Sur l’exécution provisoire
Les décisions de première instance sont de droit exécutoires à titre provisoire, en application de l’article 514 du Code de procédure civile.
Le juge peut toutefois écarter l’exécution provisoire de droit, en tout ou partie, s’il estime qu’elle est incompatible avec la nature de l’affaire, conformément à l’article 514-1 du Code de procédure civile.
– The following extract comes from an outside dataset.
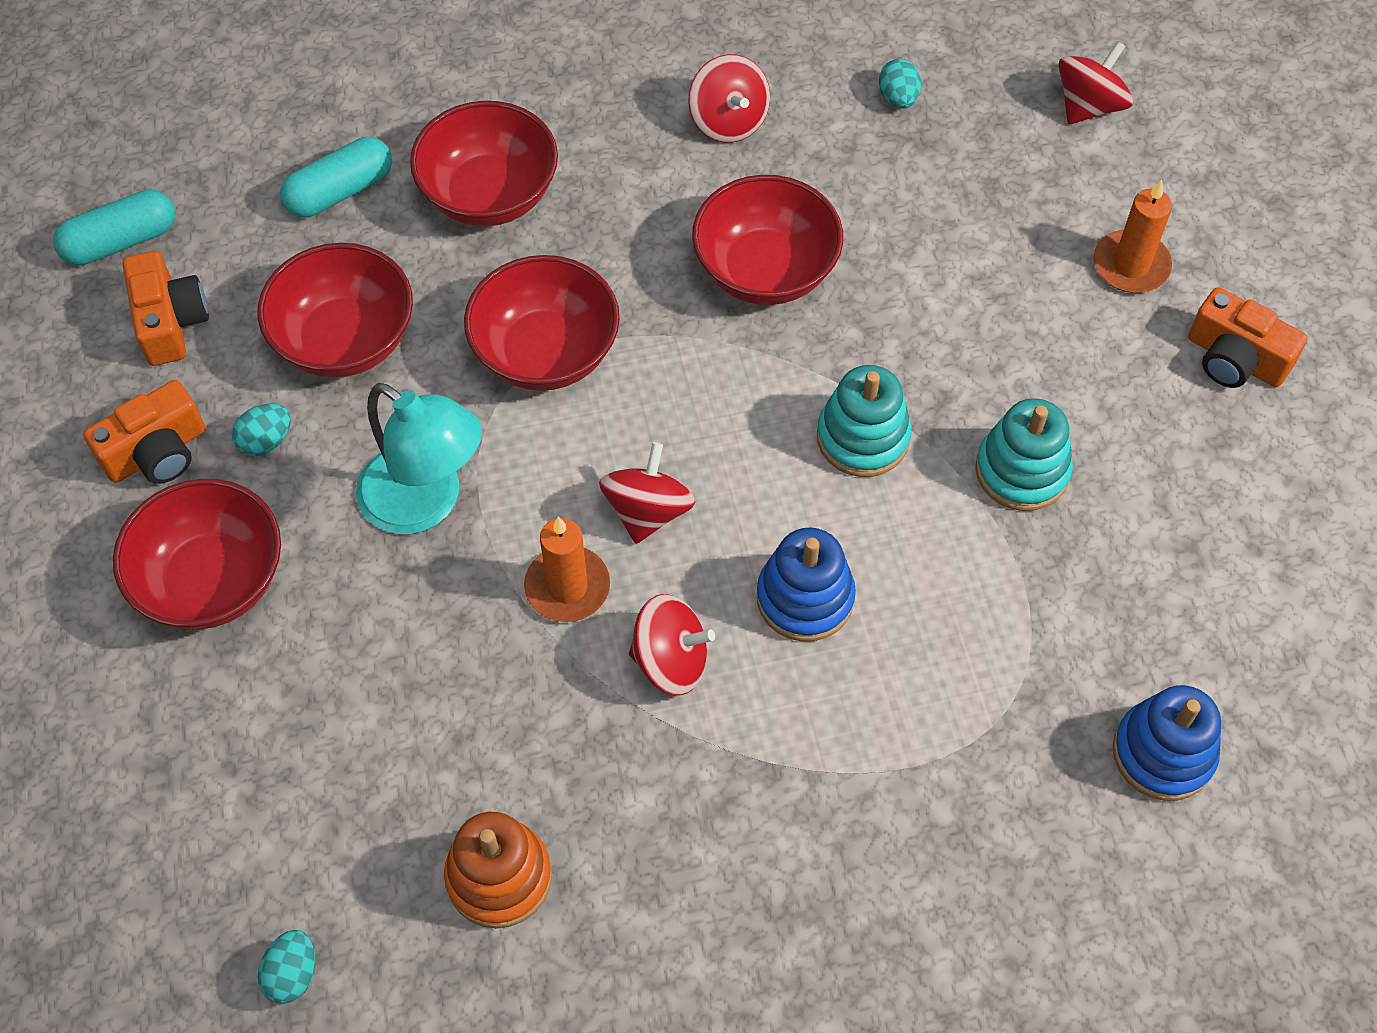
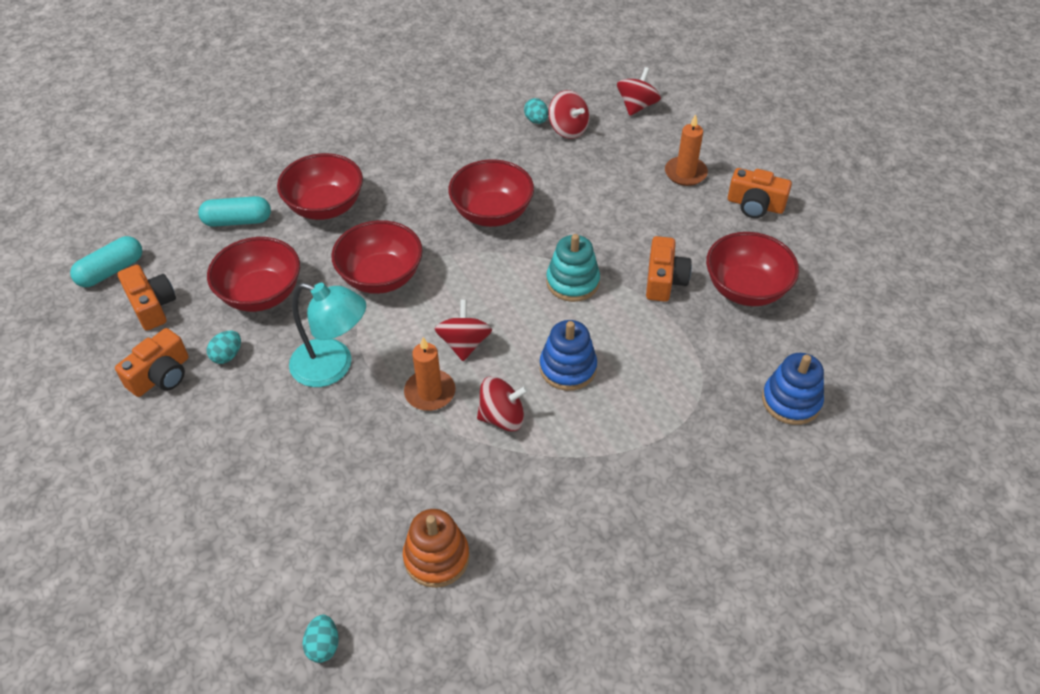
camera: 15 degrees left, 10 degrees down
(212, 581) = (213, 436): red bowl -> red bowl (746, 289)
(340, 191) = (237, 221): turquoise capsule -> turquoise capsule turned 45 degrees clockwise
(728, 121) = (448, 147): red spinning top -> red spinning top (568, 129)
(1022, 471) = (664, 280): turquoise stacking toy -> orange camera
Aucune circonstance du présent litige n’impose d’écarter l’exécution provisoire.
PAR CES MOTIFS
Le Tribunal, statuant par jugement réputé contradictoire, par mise à disposition au greffe et en premier ressort,
PRONONCE la résolution de la vente intervenue le 29 février 2020 entre, d’une part, Monsieur [G] [F] et, d’autre part, Monsieur [V] [B] et portant sur le véhicule Renault Clio RS immatriculé [Immatriculation 1] ;
CONDAMNE Monsieur [V] [B] à payer à Monsieur [G] [F] la somme de NEUF MILLE HUIT CENT CINQUANTE EUROS (9 850 €) au titre du prix de vente du véhicule ;
DIT que cette somme de NEUF MILLE HUIT CENT CINQUANTE EUROS (9 850 €) produit intérêts au taux légal à compter du 12 janvier 2024 ;
ORDONNE la restitution du véhicule Renault Clio RS immatriculé [Immatriculation 1] par Monsieur [G] [F] à Monsieur [V] [B], après paiement du prix, à charge pour ce dernier de le récupérer à ses frais exclusifs ;
REJETTE la demande de Monsieur [G] [F] aux fins de condamner Monsieur [V] [B] à lui payer la somme globale de SEPT MILLE QUATRE CENT QUARANTE CINQ EUROS ET SEIZE CENTIMES (7 445, 16 €) au titre des frais exposés pour le remplacement de quatre pneumatiques, de la révision du véhicule, des frais de diagnostic, des frais de location d’un véhicule et des frais d’assurance ;
REJETTE la demande de Monsieur [G] [F] aux fins de condamner Monsieur [V] [B] à lui payer la somme de SIX MILLE QUATRE CENTS EUROS (6 400 €) de dommages et intérêts pour préjudice de jouissance ;
CONDAMNE Monsieur [G] [F] à payer à Monsieur [V] [B] la somme de QUATRE CENT TRENTE DEUX EUROS (432 €) au titre des amendes pour des infractions commises par Monsieur [G] [F] avec le véhicule Renault Clio RS immatriculé [Immatriculation 1] ;
REJETTE la demande de Monsieur [V] [B] aux fins de prononcer la résolution de la vente du véhicule Renault Clio RS immatriculé [Immatriculation 1] intervenue le 05 juillet 2019 entre, d’une part, Monsieur [V] [B] et, d’autre part, Monsieur [Q] [R] et Monsieur [C] [W] ;
REJETTE la demande de Monsieur [V] [B] aux fins de condamner solidairement Monsieur [Q] [R] et Monsieur [C] [W] à lui payer la somme de DOUZE MILLE EUROS (12 000 €) ;
REJETTE la demande de Monsieur [V] [B] aux fins de condamner solidairement Monsieur [Q] [R] et Monsieur [C] [W] à lui payer la somme de QUATRE MILLE SOIXANTE QUATORZE EUROS ET ONZE CENTIMES (4 074, 11 €) au titre des réparations du véhicule ;
REJETTE la demande de Monsieur [V] [B] aux fins de condamner solidairement Monsieur [Q] [R] et Monsieur [C] [W] à le relever et garantir des condamnations prononcées à son encontre au profit de Monsieur [G] [F] ;
REJETTE la demande de Monsieur [V] [B] aux fins de condamner solidairement Monsieur [Q] [R] et Monsieur [C] [W] à lui payer la somme de CINQ MILLE EUROS (5 000 €) de dommages et intérêts pour préjudice moral ;
CONDAMNE Monsieur [V] [B] aux dépens, incluant ceux de référé et les frais d’expertise judiciaire ;
CONDAMNE Monsieur [V] [B] à payer à Monsieur [G] [F] la somme de DEUX MILLE EUROS (2 000 €) au titre de l’article 700 du Code de procédure civile ;
REJETTE la demande de Monsieur [V] [B] au titre de l’article 700 du Code de procédure civile ;
DIT n’y avoir lieu à écarter l’exécution provisoire du jugement ;
REJETTE les demandes plus amples ou contraires des parties.
Ainsi fait, jugé et mis à disposition au greffe de la juridiction aux jour, mois et année susdits. En foi de quoi le présent jugement a été signé par la Présidente et par la Greffière.